** EXERCISE INPUTS follows **
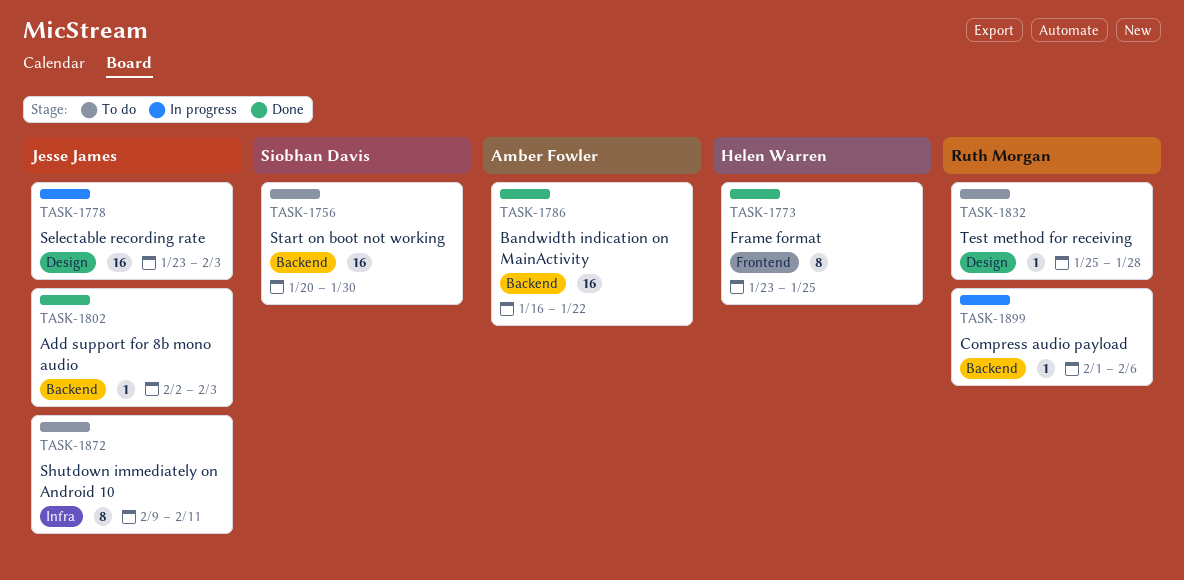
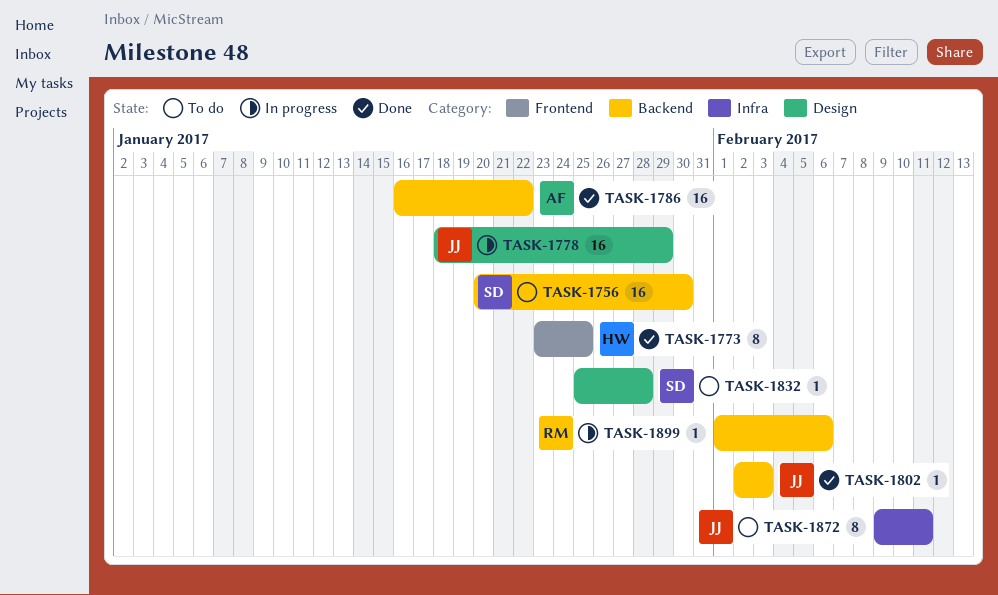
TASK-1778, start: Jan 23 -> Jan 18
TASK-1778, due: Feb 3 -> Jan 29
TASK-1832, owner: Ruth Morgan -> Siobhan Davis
** End of EXERCISE INPUTS **
** EXERCISE INPUTS follows **
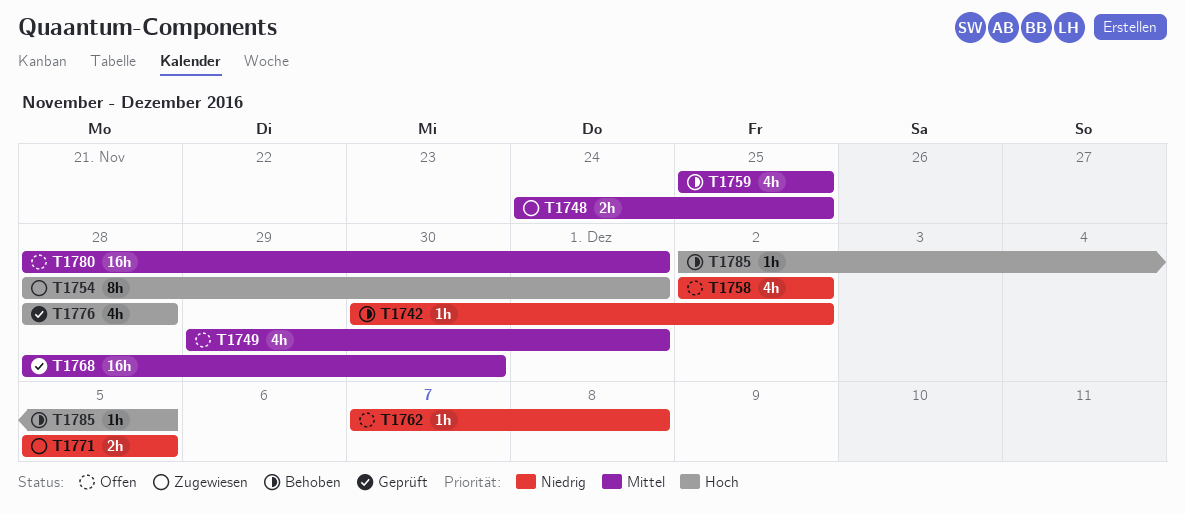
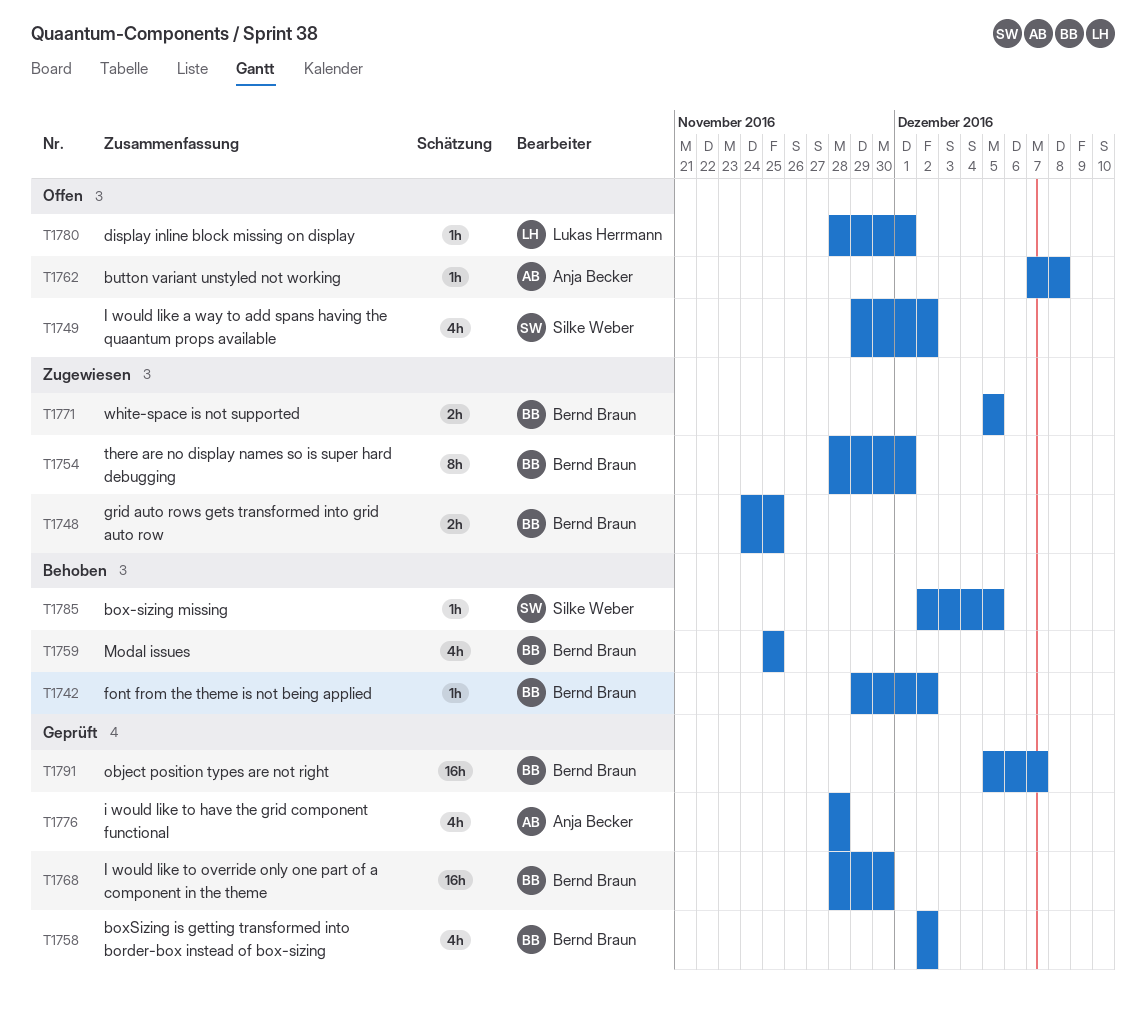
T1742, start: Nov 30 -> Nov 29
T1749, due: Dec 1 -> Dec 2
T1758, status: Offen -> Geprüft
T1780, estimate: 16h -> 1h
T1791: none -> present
** End of EXERCISE INPUTS **
** EXERCISE INPUTS follows **
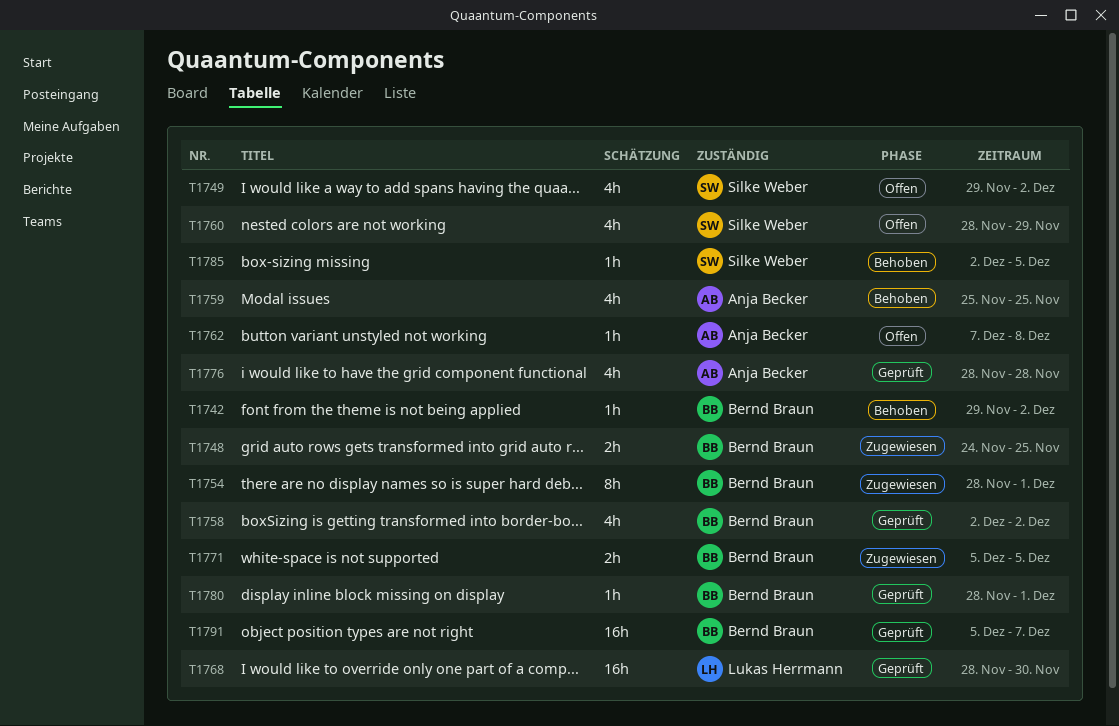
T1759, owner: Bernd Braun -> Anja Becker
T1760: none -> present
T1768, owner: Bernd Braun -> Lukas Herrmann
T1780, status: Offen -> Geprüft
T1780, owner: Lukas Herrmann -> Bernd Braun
** End of EXERCISE INPUTS **
§ **ABOUT THIS EXERCISE**
Check each line of the records above, and copy those that hold the word "TASK".

§ **ANSWER SECTION**
TASK-1778, start: Jan 23 -> Jan 18
TASK-1778, due: Feb 3 -> Jan 29
TASK-1832, owner: Ruth Morgan -> Siobhan Davis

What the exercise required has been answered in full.